Nothing but a number is wanted: the count of lines in the records below that include "sites".

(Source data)

--------------------------------------------------

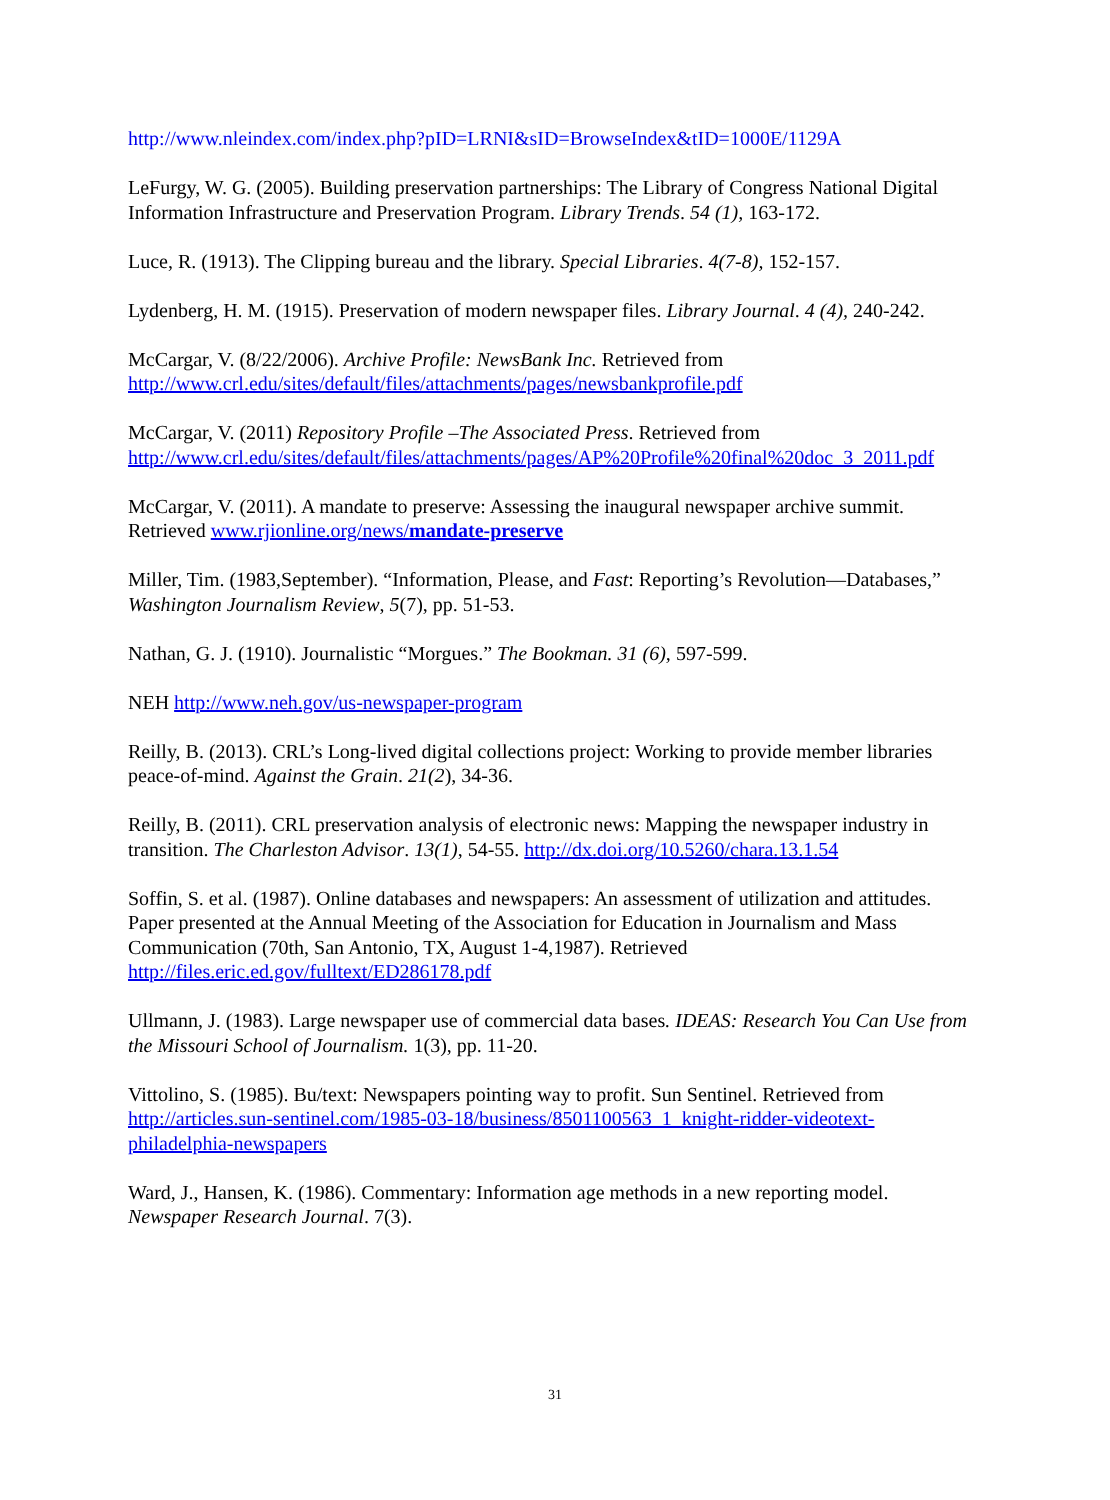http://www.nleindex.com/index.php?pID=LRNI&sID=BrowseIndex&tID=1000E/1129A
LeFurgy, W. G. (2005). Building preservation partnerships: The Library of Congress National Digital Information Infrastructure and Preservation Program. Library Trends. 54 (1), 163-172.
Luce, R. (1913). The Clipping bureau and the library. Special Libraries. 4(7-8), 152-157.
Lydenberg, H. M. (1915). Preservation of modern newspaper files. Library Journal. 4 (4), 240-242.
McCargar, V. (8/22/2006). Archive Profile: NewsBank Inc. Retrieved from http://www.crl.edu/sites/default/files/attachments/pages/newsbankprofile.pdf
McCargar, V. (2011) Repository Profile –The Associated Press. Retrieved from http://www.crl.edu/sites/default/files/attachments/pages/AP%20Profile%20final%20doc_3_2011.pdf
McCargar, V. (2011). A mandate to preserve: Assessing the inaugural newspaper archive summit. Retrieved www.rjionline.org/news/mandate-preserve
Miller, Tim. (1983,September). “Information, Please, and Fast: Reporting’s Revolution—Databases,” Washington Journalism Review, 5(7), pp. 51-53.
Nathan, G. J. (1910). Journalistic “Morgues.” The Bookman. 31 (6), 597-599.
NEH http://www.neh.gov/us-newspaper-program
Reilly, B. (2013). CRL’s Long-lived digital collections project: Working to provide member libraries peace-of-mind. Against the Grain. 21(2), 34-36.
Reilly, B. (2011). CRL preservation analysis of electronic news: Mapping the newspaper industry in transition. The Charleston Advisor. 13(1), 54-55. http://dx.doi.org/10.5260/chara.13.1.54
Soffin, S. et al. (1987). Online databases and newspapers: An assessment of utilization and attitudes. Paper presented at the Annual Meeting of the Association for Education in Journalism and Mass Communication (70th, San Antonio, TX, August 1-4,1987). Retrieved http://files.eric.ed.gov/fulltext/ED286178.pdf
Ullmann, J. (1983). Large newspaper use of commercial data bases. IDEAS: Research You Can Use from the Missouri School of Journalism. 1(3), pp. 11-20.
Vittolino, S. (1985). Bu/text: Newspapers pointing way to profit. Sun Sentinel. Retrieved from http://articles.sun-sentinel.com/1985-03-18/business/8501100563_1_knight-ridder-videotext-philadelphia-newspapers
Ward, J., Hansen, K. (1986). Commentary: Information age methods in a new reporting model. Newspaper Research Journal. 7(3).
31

--------------------------------------------------

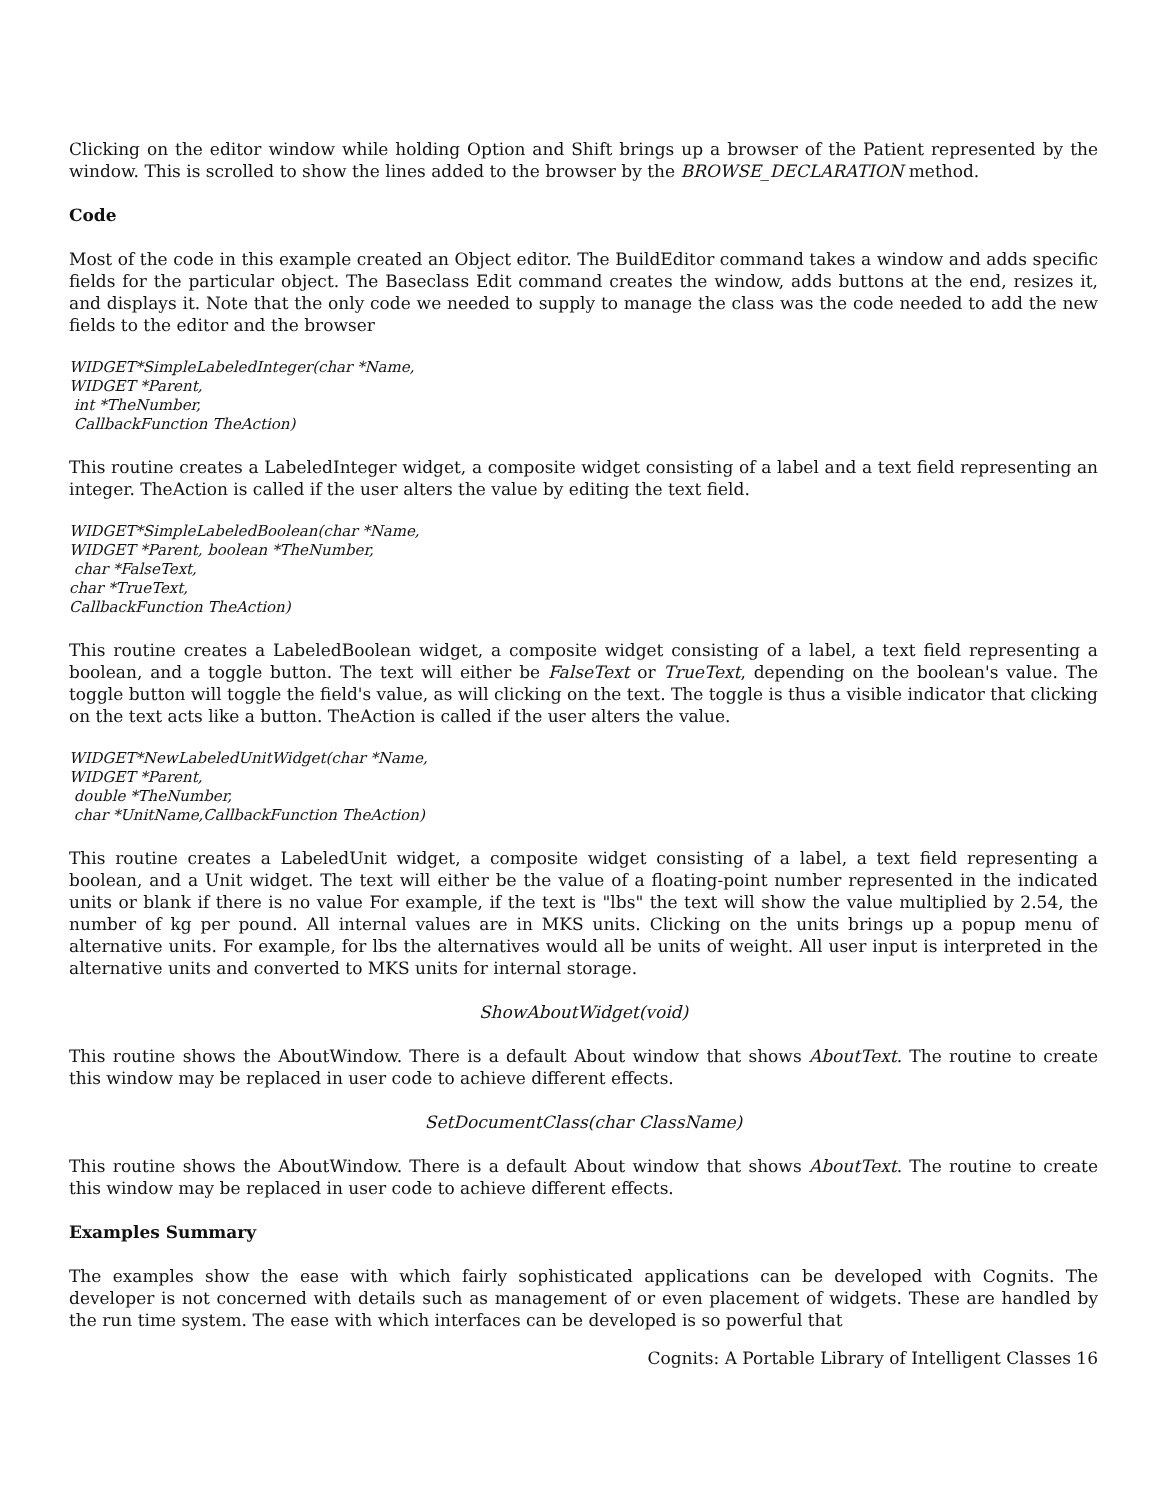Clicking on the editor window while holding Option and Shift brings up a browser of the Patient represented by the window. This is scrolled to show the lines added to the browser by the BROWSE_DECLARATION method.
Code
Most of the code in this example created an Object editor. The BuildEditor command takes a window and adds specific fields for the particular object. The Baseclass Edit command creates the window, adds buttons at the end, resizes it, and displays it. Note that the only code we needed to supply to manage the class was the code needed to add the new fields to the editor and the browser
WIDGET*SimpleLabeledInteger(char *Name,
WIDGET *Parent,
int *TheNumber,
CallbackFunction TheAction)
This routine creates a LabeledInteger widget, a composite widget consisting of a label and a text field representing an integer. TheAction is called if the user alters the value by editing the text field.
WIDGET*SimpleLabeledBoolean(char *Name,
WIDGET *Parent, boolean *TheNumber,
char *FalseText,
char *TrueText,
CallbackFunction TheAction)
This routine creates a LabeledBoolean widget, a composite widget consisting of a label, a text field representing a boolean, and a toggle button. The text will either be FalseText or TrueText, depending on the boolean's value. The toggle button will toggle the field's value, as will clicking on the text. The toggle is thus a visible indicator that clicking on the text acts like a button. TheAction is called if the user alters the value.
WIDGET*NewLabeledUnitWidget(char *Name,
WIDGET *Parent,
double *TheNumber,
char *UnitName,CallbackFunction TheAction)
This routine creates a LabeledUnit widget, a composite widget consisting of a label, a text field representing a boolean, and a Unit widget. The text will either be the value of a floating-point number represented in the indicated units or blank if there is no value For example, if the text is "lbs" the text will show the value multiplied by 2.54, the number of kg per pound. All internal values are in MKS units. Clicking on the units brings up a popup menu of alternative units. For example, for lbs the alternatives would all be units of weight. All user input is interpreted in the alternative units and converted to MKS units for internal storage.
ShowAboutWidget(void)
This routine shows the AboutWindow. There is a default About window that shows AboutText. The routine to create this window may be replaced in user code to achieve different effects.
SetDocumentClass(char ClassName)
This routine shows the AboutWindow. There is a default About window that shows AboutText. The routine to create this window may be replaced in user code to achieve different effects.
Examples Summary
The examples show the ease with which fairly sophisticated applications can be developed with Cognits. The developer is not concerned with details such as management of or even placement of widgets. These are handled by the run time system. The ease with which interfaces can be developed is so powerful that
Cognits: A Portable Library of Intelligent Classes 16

--------------------------------------------------

EXERCISE RESPONSE: 2